In 2022, 100 million people were forced to leave their homes, the highest number ever recorded. In Central America, displacement and refugee applications have also reached unprecedented levels. According to the Mexican Commission for Refugee Aid (COMAR), Mexico received 111,257 asylum applications in 2022 from 13 countries. The majority of these applications came from Honduras, Cuba, Haiti and Venezuela. In addition to those seeking asylum in Mexico, those waiting for their cases to be processed by the United States are forced to wait in Mexico too.

In response to this situation, Télécoms Sans Frontières (TSF) developed in 2017 a project to share essential, reliable information with those who fled their homes. The objective is to strengthen their safety  by supporting their ability to make informed decisions, giving them access to accurate and timely information, and increasing their psychological well-being.

These are main shelters partnered with TSF to display information for people in mobility.

How does the project work?

The project is currently active in Mexico, Guatemala and Colombia, and relies on connected screens to display information in centers for people in mobility. The screens can be remotely managed and monitored, and don’t require a lot of energy or Internet access.

With information from trusted, reliable sources, people watching the screens can strengthen their protection and increase their safety by having access to reliable information improving their ability to make better and informed decisions and increasing their psychological well-being. They have the opportunity to learn more about their rights in the country, legal procedures, and relevant resources.

"Information is very important, since while you wait to receive advice from CAMMI's lawyers, you can find out all the important information while you are in Mexico".

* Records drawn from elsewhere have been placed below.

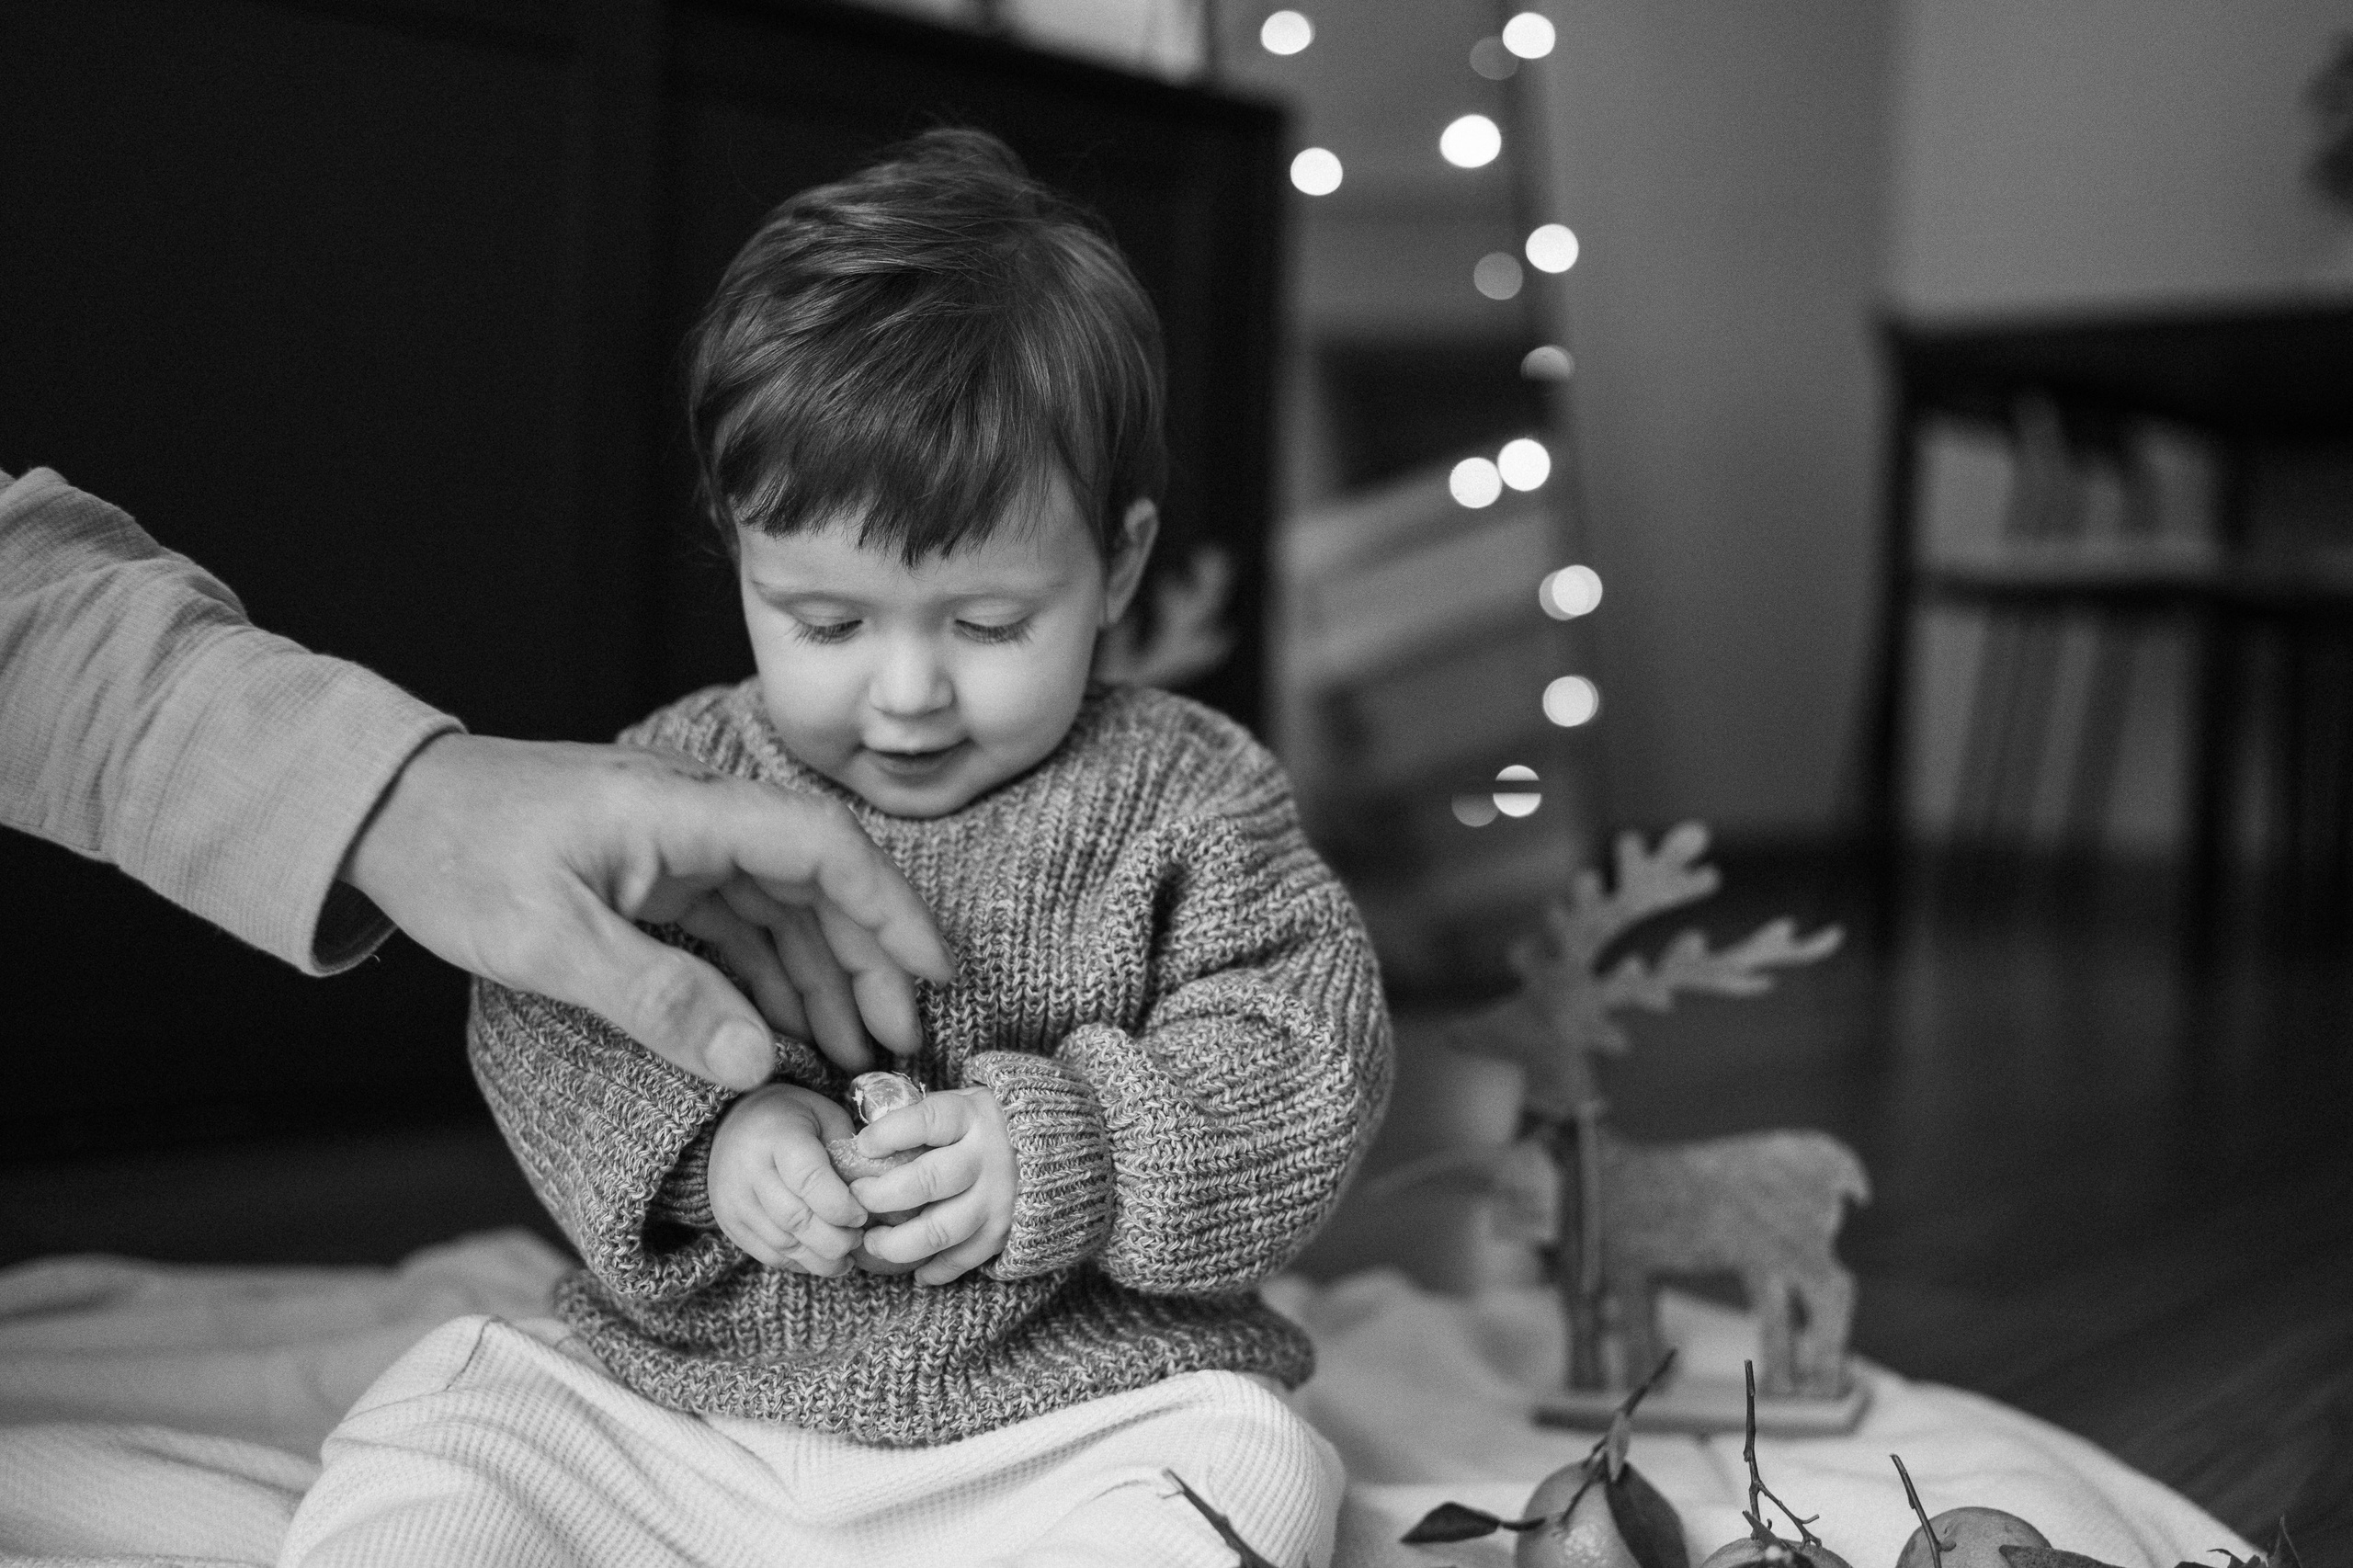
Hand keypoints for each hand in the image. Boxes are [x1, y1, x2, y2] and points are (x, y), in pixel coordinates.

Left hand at [340, 732, 953, 1088]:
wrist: (380, 809)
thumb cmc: (454, 856)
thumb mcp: (549, 941)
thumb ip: (658, 1000)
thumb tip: (757, 1063)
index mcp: (685, 810)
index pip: (822, 849)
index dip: (890, 911)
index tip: (933, 973)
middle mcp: (698, 816)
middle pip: (818, 881)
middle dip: (868, 960)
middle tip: (896, 1042)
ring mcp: (678, 841)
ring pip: (781, 906)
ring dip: (822, 974)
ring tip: (850, 1052)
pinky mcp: (654, 868)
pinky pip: (735, 920)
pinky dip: (766, 973)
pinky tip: (781, 1028)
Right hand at [709, 1084, 868, 1273]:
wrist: (734, 1124)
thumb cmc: (792, 1119)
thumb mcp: (825, 1117)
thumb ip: (847, 1151)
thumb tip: (874, 1192)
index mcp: (778, 1136)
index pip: (810, 1180)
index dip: (841, 1205)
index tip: (862, 1215)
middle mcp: (749, 1169)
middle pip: (796, 1219)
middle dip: (835, 1240)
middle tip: (858, 1239)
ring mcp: (735, 1199)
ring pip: (783, 1244)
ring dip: (820, 1258)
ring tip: (846, 1255)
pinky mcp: (729, 1222)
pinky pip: (767, 1254)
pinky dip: (799, 1263)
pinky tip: (821, 1259)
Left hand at [849, 1087, 1017, 1285]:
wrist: (1067, 1145)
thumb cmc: (997, 1122)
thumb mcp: (968, 1102)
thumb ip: (927, 1117)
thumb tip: (869, 1140)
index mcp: (974, 1117)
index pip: (926, 1121)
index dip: (888, 1135)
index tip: (862, 1146)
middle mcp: (988, 1158)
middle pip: (925, 1181)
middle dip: (881, 1195)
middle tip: (856, 1200)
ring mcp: (999, 1198)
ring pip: (940, 1230)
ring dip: (897, 1243)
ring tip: (871, 1243)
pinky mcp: (1006, 1230)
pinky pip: (965, 1257)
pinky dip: (936, 1270)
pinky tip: (915, 1272)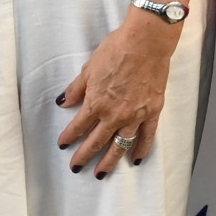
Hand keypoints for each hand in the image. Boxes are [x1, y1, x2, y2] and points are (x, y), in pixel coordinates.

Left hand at [56, 9, 178, 177]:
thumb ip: (76, 89)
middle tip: (76, 167)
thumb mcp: (89, 68)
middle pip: (96, 142)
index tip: (63, 145)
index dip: (68, 137)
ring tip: (101, 173)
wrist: (146, 41)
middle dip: (84, 156)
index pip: (78, 127)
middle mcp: (114, 115)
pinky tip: (136, 160)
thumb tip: (63, 102)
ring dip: (109, 162)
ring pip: (119, 145)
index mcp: (96, 103)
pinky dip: (141, 150)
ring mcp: (134, 116)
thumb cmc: (117, 49)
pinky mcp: (152, 112)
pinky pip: (147, 137)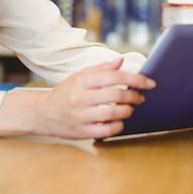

A refugee woman from Nicaragua at CAMMI, in Querétaro Mexico, 2022.

What happened in 2022?

One of the main objectives of 2022 for the project was to better link the information displayed with the assessed needs. For example, there has been an increase in the number of people from Venezuela in the shelters. How can we make the content more relevant for them?

One way to adapt more the content to each shelter was by developing a new system to monitor and control screen content. This will allow more targeted content to be streamed on screens.

The project’s report also shares recent figures on people who consulted the screens:

  • 67% of beneficiaries reported that they felt relieved, or emotionally stronger, after having access to clear and relevant information.
  • 83% felt safer.
  • 82% reported having received information they didn’t know before.
  • Near half (48%) made important decisions thanks to the information provided.
  • 10% reported having applied for asylum or a humanitarian visa

Shelter managers see the impact: it lightens their workload by empowering migrants, letting them find their own information instead of asking. Most importantly, information helps them find their next step more easily, and regain hope.

“Giving people information helps them know what to do and where to go, empowers them to manage things”.

Shelter manager at shelter in collaboration with IOM in Tijuana, Baja California.

I will fight for my migrant rights”.

Man from Colombia at Esquipulas, Guatemala Shelter.

What’s next?

TSF’s team in Central America aims to include from 10 to 15 new sites in Central and South America.